→ Directive:
Keep the pictures out, please, and set down every record exactly.

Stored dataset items
------

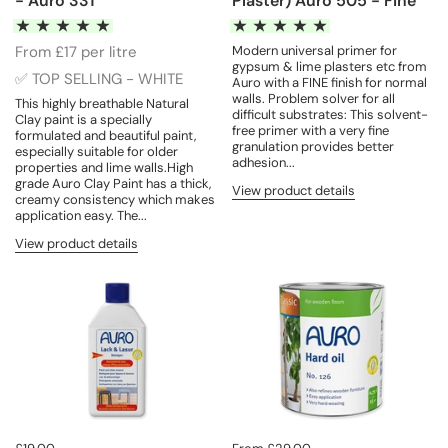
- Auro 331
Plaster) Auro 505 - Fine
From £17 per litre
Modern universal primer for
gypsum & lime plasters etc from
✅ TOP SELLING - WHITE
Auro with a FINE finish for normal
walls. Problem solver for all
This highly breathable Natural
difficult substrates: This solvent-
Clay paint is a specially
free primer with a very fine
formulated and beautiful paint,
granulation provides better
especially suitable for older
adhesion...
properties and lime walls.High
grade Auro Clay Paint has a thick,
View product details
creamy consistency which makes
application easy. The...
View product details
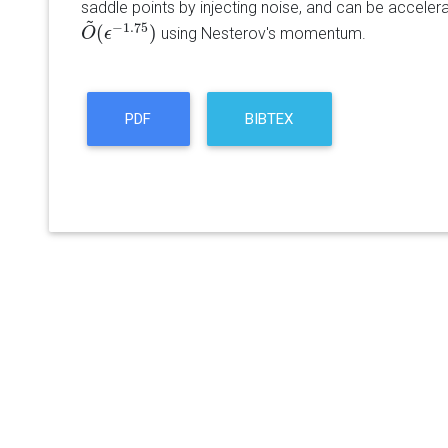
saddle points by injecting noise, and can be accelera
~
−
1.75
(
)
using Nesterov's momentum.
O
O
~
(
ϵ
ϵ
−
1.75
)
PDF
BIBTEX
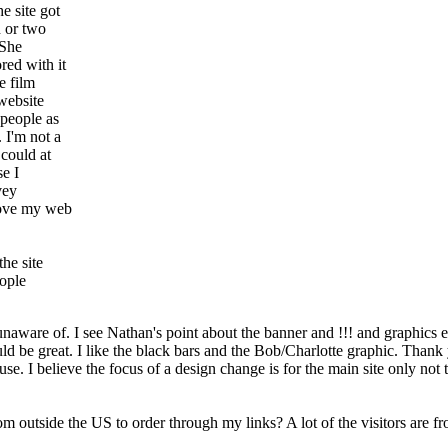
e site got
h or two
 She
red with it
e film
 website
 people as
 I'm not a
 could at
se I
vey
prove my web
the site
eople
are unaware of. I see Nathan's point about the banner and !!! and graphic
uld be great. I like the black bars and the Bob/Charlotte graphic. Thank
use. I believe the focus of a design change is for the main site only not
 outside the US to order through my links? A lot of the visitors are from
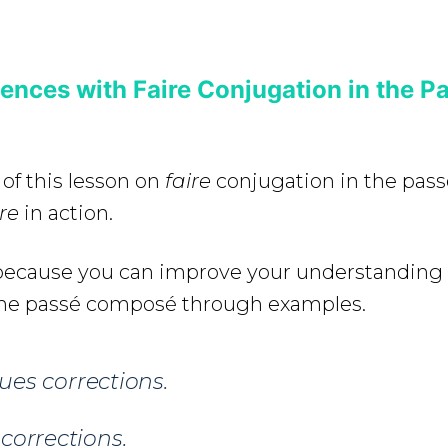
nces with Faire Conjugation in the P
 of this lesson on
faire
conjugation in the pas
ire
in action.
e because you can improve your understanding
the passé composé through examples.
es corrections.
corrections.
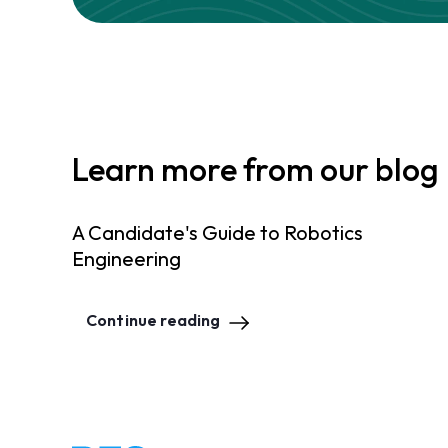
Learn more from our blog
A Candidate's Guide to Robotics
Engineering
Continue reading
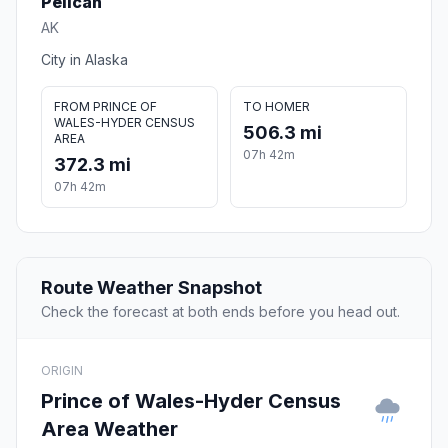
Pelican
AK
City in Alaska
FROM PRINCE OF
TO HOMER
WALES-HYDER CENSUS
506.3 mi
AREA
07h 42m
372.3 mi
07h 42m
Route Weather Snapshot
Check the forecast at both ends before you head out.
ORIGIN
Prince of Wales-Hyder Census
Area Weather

------

→ Result of the task:
- Auro 331
Plaster) Auro 505 - Fine
From £17 per litre
Modern universal primer for
gypsum & lime plasters etc from
✅ TOP SELLING - WHITE
Auro with a FINE finish for normal
walls. Problem solver for all
This highly breathable Natural
difficult substrates: This solvent-
Clay paint is a specially
free primer with a very fine
formulated and beautiful paint,
granulation provides better
especially suitable for older
adhesion...
properties and lime walls.High
grade Auro Clay Paint has a thick,
View product details
creamy consistency which makes
application easy. The...
View product details
saddle points by injecting noise, and can be accelera
~
−
1.75
(
)
using Nesterov's momentum.
O
O
~
(
ϵ
ϵ
−
1.75
)
PDF
BIBTEX
e site got
h or two
 She
red with it
e film
 website
 people as
 I'm not a
 could at
se I
vey
prove my web
the site
eople
are unaware of. I see Nathan's point about the banner and !!! and graphic
uld be great. I like the black bars and the Bob/Charlotte graphic. Thank
use. I believe the focus of a design change is for the main site only not
 outside the US to order through my links? A lot of the visitors are from
nces with Faire Conjugation in the P
 of this lesson on
faire
conjugation in the pas
ire
in action.
e because you can improve your understanding
the passé composé through examples.
es corrections.
corrections.
Learn more from our blog
A Candidate's Guide to Robotics
Engineering
Continue reading
Pelican
AK
City in Alaska
FROM PRINCE OF
TO HOMER
WALES-HYDER CENSUS
506.3 mi
AREA
07h 42m
372.3 mi
07h 42m
Route Weather Snapshot
Check the forecast at both ends before you head out.
ORIGIN
Prince of Wales-Hyder Census
Area Weather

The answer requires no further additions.